Application of scientific knowledge A steam turbine with the case opened. Such turbines produce many of the electrical power used today. Electricity intake and living standards are extremely associated. Innovation (" science of craft", from Greek, techne, "art, ability, cunning of hand"; and -,) is the amount of methods, skills, techniques, and processes used in the production of items or services or in the accomplishment of objectives, such as clinical examination.
Systems (e. g. makers) applying innovation by taking an input, altering it according to the system's usage, and after that producing an outcome are referred to as innovation systems or technological systems. The most basic form of technology is the development and use of basic tools. The ancient invention of shaped stone tools followed by the discovery of how to control fire increased sources of food.
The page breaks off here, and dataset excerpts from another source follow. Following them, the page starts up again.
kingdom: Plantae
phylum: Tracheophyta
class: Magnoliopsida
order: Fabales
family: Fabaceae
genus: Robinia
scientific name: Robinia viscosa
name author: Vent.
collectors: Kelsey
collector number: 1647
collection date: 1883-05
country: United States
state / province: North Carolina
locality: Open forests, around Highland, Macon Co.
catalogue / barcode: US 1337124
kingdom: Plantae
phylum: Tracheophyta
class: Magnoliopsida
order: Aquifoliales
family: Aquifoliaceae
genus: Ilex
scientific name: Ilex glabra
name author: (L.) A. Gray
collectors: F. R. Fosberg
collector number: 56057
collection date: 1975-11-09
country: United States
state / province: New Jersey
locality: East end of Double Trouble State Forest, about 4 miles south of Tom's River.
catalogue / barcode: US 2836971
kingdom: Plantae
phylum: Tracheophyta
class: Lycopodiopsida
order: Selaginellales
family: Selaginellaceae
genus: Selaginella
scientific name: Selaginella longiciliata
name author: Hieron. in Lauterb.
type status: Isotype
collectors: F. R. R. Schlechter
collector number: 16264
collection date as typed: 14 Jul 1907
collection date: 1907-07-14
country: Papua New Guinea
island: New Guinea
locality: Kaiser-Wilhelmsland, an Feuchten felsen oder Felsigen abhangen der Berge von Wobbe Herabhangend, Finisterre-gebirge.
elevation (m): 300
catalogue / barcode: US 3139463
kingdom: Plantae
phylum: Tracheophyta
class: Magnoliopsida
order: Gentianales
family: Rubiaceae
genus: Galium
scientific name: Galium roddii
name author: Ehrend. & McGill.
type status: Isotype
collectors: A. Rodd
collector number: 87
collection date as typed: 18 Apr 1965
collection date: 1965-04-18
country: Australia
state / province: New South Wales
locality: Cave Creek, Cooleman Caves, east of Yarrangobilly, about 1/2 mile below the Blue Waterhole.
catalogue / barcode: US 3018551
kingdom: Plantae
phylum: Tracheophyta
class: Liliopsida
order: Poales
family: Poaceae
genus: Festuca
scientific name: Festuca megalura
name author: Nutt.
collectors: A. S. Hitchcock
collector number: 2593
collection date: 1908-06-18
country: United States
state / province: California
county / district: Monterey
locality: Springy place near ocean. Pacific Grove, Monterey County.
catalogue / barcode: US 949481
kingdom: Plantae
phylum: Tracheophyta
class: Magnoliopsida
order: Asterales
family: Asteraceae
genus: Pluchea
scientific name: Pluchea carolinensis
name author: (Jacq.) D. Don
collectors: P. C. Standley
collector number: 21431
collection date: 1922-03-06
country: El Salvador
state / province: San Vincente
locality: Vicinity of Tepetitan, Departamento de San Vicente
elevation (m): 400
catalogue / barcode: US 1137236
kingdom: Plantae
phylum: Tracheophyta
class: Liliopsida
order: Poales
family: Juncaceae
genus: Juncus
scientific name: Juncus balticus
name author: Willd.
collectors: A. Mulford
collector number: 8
The innovation of the wheel helped people to travel in and control their environment. Developments in historical times, consisting of the printing press, the telephone, and the Web, have actually lessened physical barriers to communication and allowed people to engage easily on a worldwide scale. Innovation has lots of results. It has helped establish advanced economies (including today's international economy) and has allowed the rise of a leisure class.
Innovations have always influenced the values of a society and raised new questions in the ethics of innovation. Examples consist of the rise of the notion of effectiveness in regards to human efficiency, and the challenges of bioethics. Philosophical disputes have developed over the use of technology, with disputes over whether technology improves the human condition or worsens it.
Meaning and use Using the term "innovation" has changed significantly over the last 200 years. Prior to the 20th century, the term was uncommon in English, and it was used either to describe the description or research study of the helpful arts or to allude to technical education, as in the Massachusetts Institute of Technology (chartered in 1861).
The term's significances altered in the early 20th century when American social scientists, starting with Thorstein Veblen, translated concepts from the German idea of into "innovation." In German and other European languages, a difference exists between technik and technologie that is absent in English, which normally equates both terms as "innovation." By the 1930s, "technology" referred not just to the research study of the commercial arts but to the industrial arts themselves.